Where Does our Food Come From?
For most Americans, the answer is simple: supermarkets and restaurants. In a nation where almost nobody farms and few regularly cook, that’s a fair response. But such reasoning hides vast social, ecological and economic chains that ultimately tether us to the earth. People can blithely devour Chicken McNuggets dipped in ketchup without ever thinking about factory-farmed chickens, working conditions in slaughterhouses or on farms, or the chemicals used to fertilize fields and kill weeds and pests.

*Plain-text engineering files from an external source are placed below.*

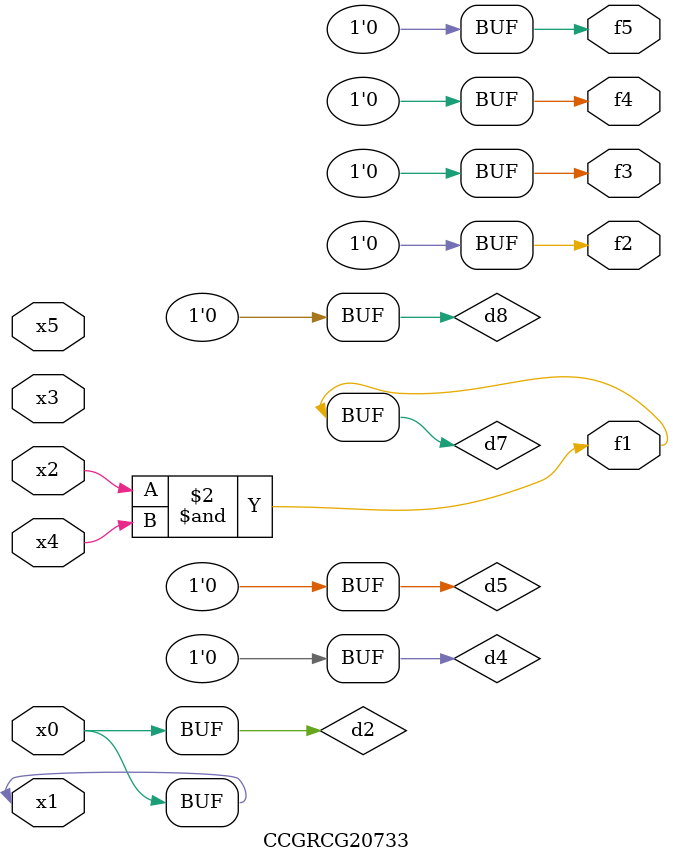
<source format=v>
module CCGRCG20733(
	input x0, x1, x2, x3, x4, x5,
	output f1, f2, f3, f4, f5
);

	wire d1, d2, d3, d4, d5, d6, d7, d8, d9;

	nand (d1, x1);
	buf (d2, x0, x1);
	nand (d3, x2, x4);
	and (d4, d1, d2);
	and (d5, d1, d2);
	nand (d6, d1, d3);
	not (d7, d3);
	xor (d8, d5);
	nor (d9, d5, d6);
	assign f1 = d7;
	assign f2 = d8;
	assign f3 = d8;
	assign f4 = d8;
	assign f5 = d8;
endmodule

</source>
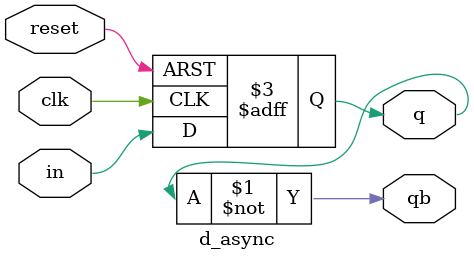
<source format=v>
`timescale 1ns / 1ps

module d_async (
    input  wire in,       // D input
    input  wire clk,      // Clock input
    input  wire reset,    // Asynchronous reset (active high)
    output reg  q,        // Q output
    output wire qb        // Complement of Q
);

// Complement output
assign qb = ~q;

// On rising clock edge or reset
always @(posedge clk or posedge reset) begin
    if (reset)
        q <= 1'b0;        // Asynchronous reset to 0
    else
        q <= in;          // Store input on rising clock edge
end

endmodule

</source>
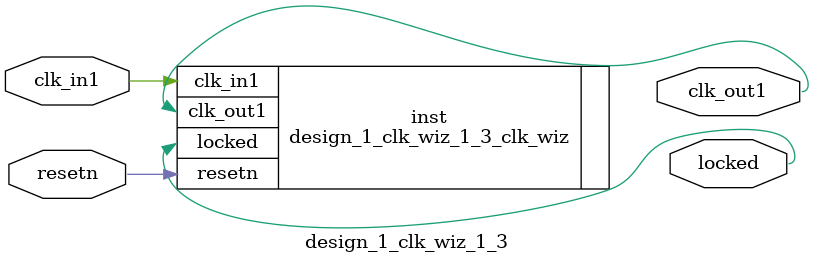
<source format=v>


`timescale 1ps/1ps

(* CORE_GENERATION_INFO = "design_1_clk_wiz_1_3,clk_wiz_v6_0_3_0_0,{component_name=design_1_clk_wiz_1_3,use_phase_alignment=true,use_min_o_jitter=false,use_max_i_jitter=false,use_dyn_phase_shift=false,use_inclk_switchover=false,use_dyn_reconfig=false,enable_axi=0,feedback_source=FDBK_AUTO,PRIMITIVE=MMCM,num_out_clk=1,clkin1_period=10.000,clkin2_period=10.000,use_power_down=false,use_reset=true,use_locked=true,use_inclk_stopped=false,feedback_type=SINGLE,CLOCK_MGR_TYPE=NA,manual_override=false}" *)

module design_1_clk_wiz_1_3 
 (
  // Clock out ports
  output        clk_out1,
  // Status and control signals
  input         resetn,
  output        locked,
 // Clock in ports
  input         clk_in1
 );

  design_1_clk_wiz_1_3_clk_wiz inst
  (
  // Clock out ports  
  .clk_out1(clk_out1),
  // Status and control signals               
  .resetn(resetn), 
  .locked(locked),
 // Clock in ports
  .clk_in1(clk_in1)
  );

endmodule

</source>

Happily, there are several new books educating us about farm-to-plate issues.
The trend started with Eric Schlosser’s groundbreaking Fast Food Nation: The Dark Side of the All-American Meal, which brought an investigative reporter’s zeal to tracing the holy trinity of American eating — burger, fries and a Coke — back to the fields, factories, corporate meetings and laboratories from which they hail. Fast Food Nation, a best seller now on the big screen, reminded many Americans that what’s on their plate has a history worth thinking about.
No fewer than four books released in 2006 tread down the path broken by Schlosser. Michael Pollan’s best seller, The Omnivore’s Dilemma, is arguably the best. The author provides an exhaustive “natural history of four meals.” Broadening Schlosser’s mandate, Pollan trains a hungry eye on industrially produced fare, and on the alternatives. He also subjects the various food chains to his gourmand’s palate, reminding us that the industrialized food supply has ruined people’s ability to take real pleasure in food.
Pollan’s analysis implies something hopeful, though: that by reclaiming the pleasures of the table, we can reverse much of the environmental and social wreckage we create in feeding ourselves.
For Peter Singer and Jim Mason, the veteran animal rights polemicists, the pleasure principle doesn’t matter much. They’ve written The Way We Eat: Why Our Food Choices Matter, a book similar in ambition and scope to Omnivore’s Dilemma. But if Pollan returns again and again to aesthetics — parsing the subtle differences in flavor between a grain-fed Whole Foods organic chicken and a pasture-raised one slaughtered on the farm — Singer and Mason focus solely on ethics. What are the costs, and who (or what) pays them, when we choose between, say, a meal based on meat procured at Wal-Mart or one made from tofu bought at Whole Foods?